DATA PROVIDED
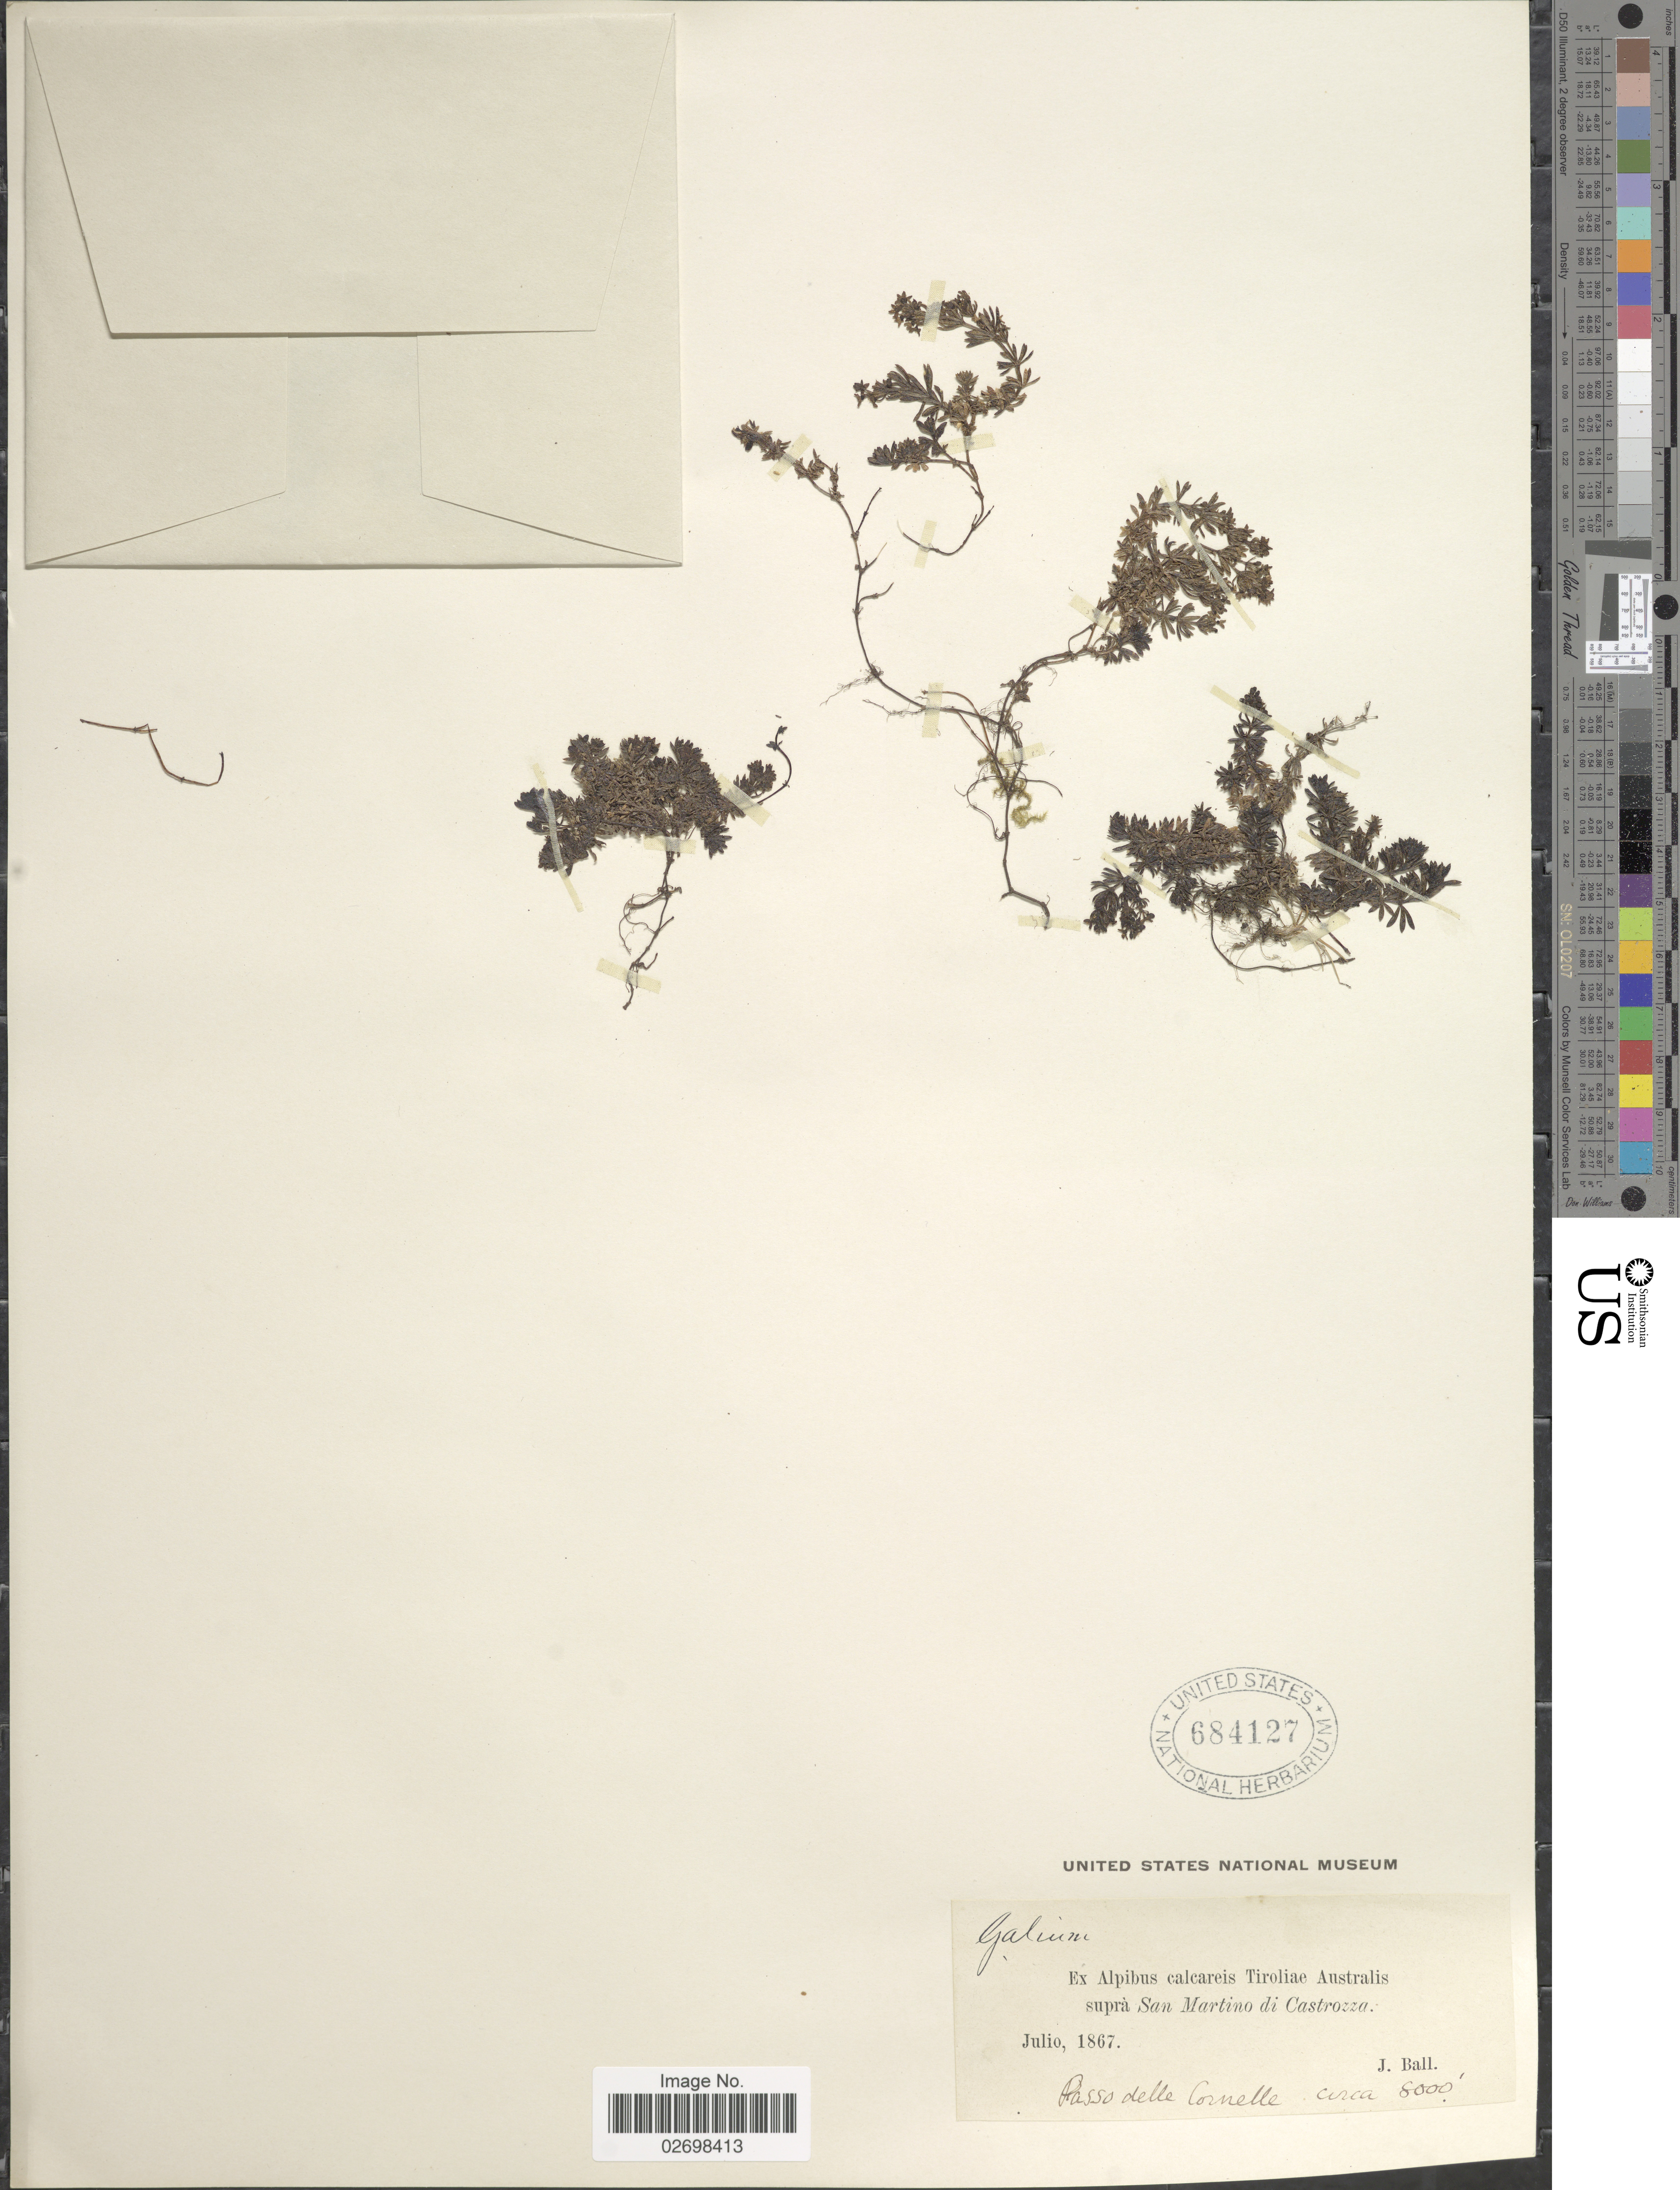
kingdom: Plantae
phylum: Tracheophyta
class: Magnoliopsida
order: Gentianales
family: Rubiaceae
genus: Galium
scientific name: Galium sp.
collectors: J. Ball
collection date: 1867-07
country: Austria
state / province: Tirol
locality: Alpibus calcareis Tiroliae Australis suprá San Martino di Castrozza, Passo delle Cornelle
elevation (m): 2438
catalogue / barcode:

...

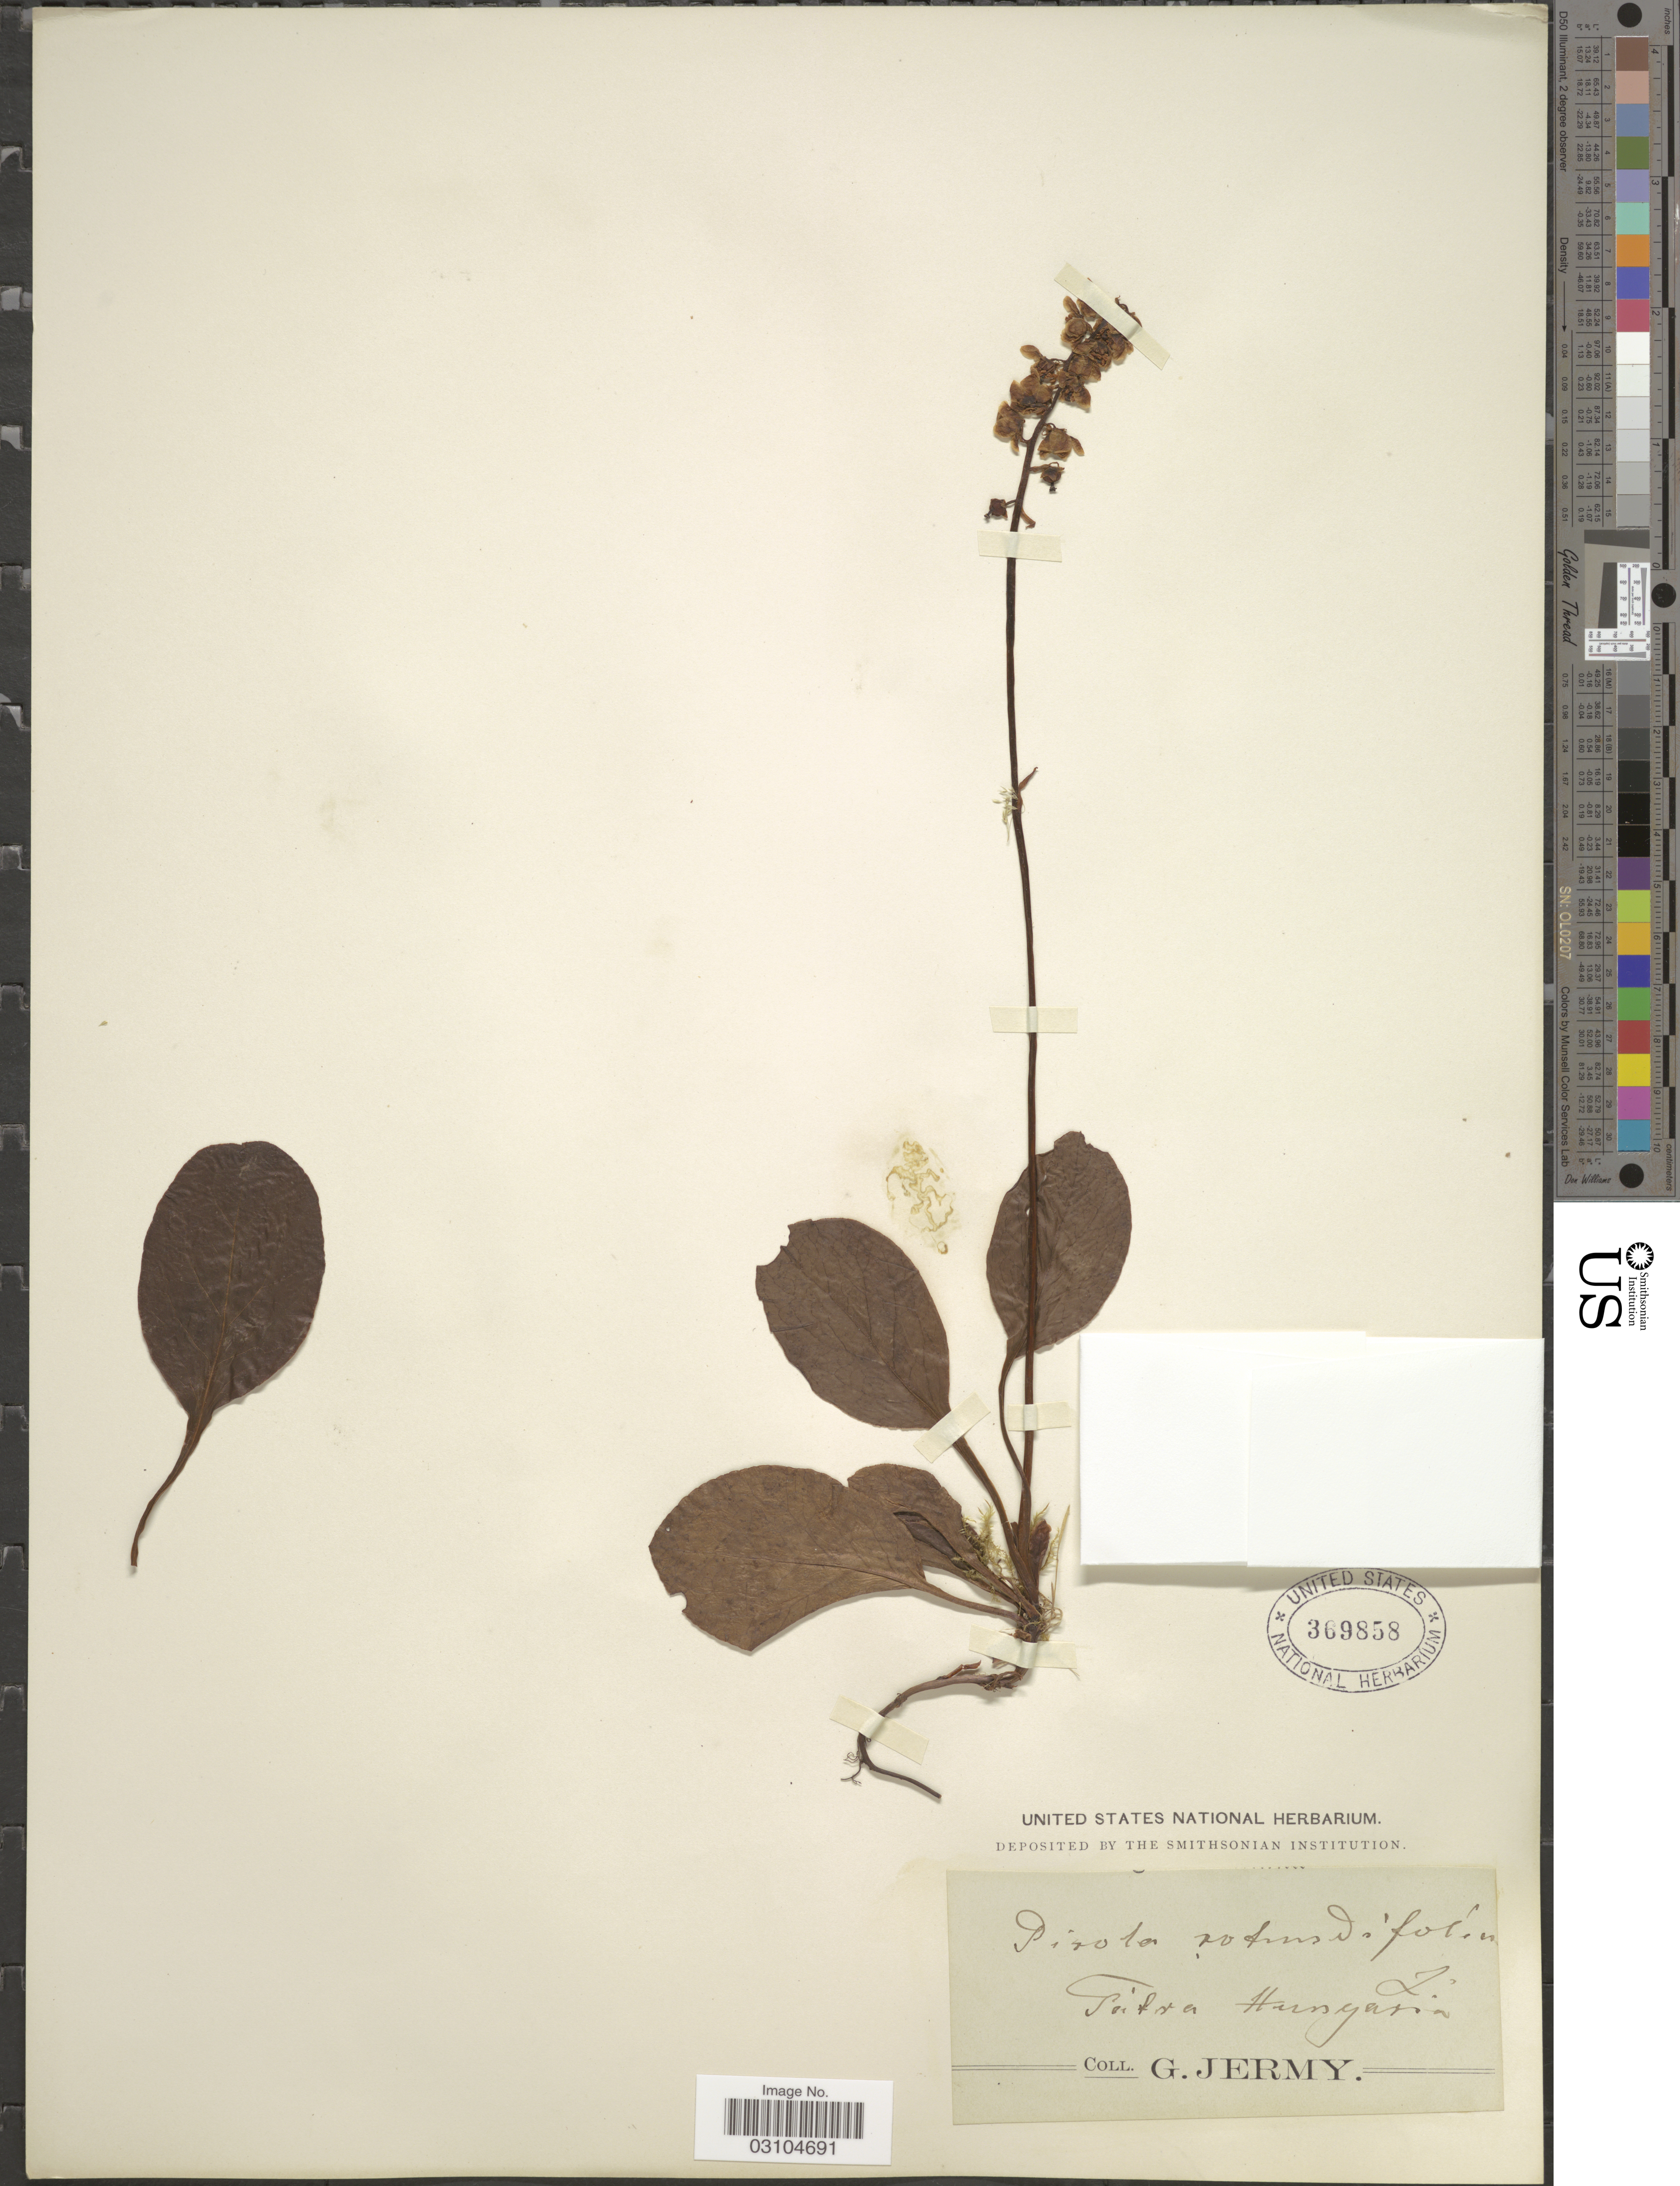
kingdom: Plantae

SHORT EXERCISE
Rewrite the data starting with the line with "collectors: J. Ball" and going on through the line with "elevation (m): 2438", substituting "site" for "locality" and leaving everything else unchanged.

WORKED SOLUTION
collectors: J. Ball
collection date: 1867-07
country: Austria
state / province: Tirol
site: Alpibus calcareis Tiroliae Australis suprá San Martino di Castrozza, Passo delle Cornelle
elevation (m): 2438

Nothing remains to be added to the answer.